[Task data Boundary: Start]

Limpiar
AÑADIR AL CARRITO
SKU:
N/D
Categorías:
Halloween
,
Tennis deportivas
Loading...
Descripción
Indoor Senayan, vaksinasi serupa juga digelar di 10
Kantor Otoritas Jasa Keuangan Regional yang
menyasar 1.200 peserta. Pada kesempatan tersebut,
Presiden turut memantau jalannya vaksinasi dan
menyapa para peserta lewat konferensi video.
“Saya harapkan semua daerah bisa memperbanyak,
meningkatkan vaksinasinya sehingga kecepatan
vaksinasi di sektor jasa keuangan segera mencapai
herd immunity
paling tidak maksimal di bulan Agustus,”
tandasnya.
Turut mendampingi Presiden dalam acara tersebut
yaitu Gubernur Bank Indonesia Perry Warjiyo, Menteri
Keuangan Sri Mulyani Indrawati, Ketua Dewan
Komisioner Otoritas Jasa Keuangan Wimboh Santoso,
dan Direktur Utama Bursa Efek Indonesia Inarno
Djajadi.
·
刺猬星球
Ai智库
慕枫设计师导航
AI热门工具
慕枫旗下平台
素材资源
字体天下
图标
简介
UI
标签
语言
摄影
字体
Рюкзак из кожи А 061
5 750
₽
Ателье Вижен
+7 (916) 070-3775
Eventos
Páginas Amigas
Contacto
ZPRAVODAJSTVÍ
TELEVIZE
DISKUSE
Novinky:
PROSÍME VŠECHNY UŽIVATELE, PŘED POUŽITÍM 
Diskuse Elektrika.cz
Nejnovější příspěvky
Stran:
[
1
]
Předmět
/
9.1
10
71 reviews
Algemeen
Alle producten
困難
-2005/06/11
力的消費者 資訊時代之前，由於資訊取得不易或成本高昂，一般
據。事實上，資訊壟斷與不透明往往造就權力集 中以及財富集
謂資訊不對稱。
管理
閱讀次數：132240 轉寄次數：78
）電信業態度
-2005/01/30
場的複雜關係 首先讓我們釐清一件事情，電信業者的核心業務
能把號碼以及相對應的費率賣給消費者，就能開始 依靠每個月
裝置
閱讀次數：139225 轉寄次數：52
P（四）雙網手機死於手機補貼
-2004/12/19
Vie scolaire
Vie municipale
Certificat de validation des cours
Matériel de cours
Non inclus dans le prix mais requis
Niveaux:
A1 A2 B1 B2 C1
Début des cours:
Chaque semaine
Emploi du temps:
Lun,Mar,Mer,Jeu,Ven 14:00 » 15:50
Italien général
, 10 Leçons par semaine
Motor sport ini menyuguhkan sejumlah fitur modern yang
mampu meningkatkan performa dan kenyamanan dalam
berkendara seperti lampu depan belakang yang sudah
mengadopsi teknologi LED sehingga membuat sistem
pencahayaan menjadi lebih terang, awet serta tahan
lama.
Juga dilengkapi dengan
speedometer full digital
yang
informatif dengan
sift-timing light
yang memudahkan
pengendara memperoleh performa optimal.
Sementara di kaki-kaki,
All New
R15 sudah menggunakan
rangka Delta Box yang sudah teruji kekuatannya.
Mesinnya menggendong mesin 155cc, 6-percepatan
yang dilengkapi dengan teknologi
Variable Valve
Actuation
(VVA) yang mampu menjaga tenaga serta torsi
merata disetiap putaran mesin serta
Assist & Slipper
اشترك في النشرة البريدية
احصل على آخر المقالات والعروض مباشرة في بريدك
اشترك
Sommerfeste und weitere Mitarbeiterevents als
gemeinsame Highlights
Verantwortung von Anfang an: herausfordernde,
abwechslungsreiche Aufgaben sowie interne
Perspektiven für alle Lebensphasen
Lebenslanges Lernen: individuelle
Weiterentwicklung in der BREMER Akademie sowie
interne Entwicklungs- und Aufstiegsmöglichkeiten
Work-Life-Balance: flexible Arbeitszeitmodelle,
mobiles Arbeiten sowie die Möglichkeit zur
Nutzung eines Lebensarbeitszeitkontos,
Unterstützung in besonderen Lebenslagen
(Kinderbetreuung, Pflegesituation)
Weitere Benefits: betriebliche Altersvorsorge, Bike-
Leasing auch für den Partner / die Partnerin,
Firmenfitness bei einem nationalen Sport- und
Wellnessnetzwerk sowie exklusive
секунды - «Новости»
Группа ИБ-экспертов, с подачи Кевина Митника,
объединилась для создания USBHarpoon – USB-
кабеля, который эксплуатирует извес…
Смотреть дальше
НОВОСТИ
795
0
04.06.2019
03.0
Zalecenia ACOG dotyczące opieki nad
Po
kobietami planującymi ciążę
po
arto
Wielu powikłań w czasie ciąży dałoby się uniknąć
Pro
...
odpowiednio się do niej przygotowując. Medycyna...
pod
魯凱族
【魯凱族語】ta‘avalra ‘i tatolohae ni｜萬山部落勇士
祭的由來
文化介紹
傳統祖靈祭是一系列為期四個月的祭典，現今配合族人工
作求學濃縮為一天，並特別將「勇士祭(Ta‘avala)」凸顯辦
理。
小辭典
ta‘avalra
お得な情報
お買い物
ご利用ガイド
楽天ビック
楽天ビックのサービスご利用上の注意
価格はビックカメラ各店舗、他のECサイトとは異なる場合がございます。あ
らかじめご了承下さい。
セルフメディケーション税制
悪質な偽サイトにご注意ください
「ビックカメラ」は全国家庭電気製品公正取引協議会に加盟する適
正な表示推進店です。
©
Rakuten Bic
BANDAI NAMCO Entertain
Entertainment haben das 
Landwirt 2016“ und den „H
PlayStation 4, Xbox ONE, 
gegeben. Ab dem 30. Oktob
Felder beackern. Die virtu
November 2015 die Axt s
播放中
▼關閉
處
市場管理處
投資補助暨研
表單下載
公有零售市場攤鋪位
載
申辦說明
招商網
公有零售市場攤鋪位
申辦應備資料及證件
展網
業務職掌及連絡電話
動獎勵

[Task data Boundary: End]

**Task statement:** Look above for the line with "interne Entwicklungs- und" and the line with "PlayStation 4, Xbox", and reproduce exactly those two lines plus every line between, nothing more.

**Task result:**
interne Entwicklungs- und Aufstiegsmöglichkeiten
Work-Life-Balance: flexible Arbeitszeitmodelle,
mobiles Arbeiten sowie die Möglichkeit zur
Nutzung eines Lebensarbeitszeitkontos,
Unterstützung in besonderen Lebenslagen
(Kinderbetreuung, Pflegesituation)
Weitere Benefits: betriebliche Altersvorsorge, Bike-
Leasing auch für den Partner / die Partnerin,
Firmenfitness bei einem nationalen Sport- und
Wellnessnetzwerk sowie exklusive
секунды - «Новости»
Группа ИБ-экспертов, с подачи Кевина Митника,
объединилась для создания USBHarpoon – USB-
кабеля, который эксплуатирует извес…
Смотреть дальше
НОВОСТИ
795
0
04.06.2019
03.0
Zalecenia ACOG dotyczące opieki nad
Po
kobietami planującymi ciążę
po
arto
Wielu powikłań w czasie ciąży dałoby się uniknąć
Pro
...
odpowiednio się do niej przygotowując. Medycyna...
pod
魯凱族
【魯凱族語】ta‘avalra ‘i tatolohae ni｜萬山部落勇士
祭的由來
文化介紹
傳統祖靈祭是一系列為期四個月的祭典，現今配合族人工
作求學濃縮為一天，並特別將「勇士祭(Ta‘avala)」凸顯辦
理。
小辭典
ta‘avalra
お得な情報
お買い物
ご利用ガイド
楽天ビック
楽天ビックのサービスご利用上の注意
価格はビックカメラ各店舗、他のECサイトとは異なる場合がございます。あ
らかじめご了承下さい。
セルフメディケーション税制
悪質な偽サイトにご注意ください
「ビックカメラ」は全国家庭電気製品公正取引協議会に加盟する適
正な表示推進店です。
©
Rakuten Bic
BANDAI NAMCO Entertain
Entertainment haben das 
Landwirt 2016“ und den „H
PlayStation 4, Xbox ONE, 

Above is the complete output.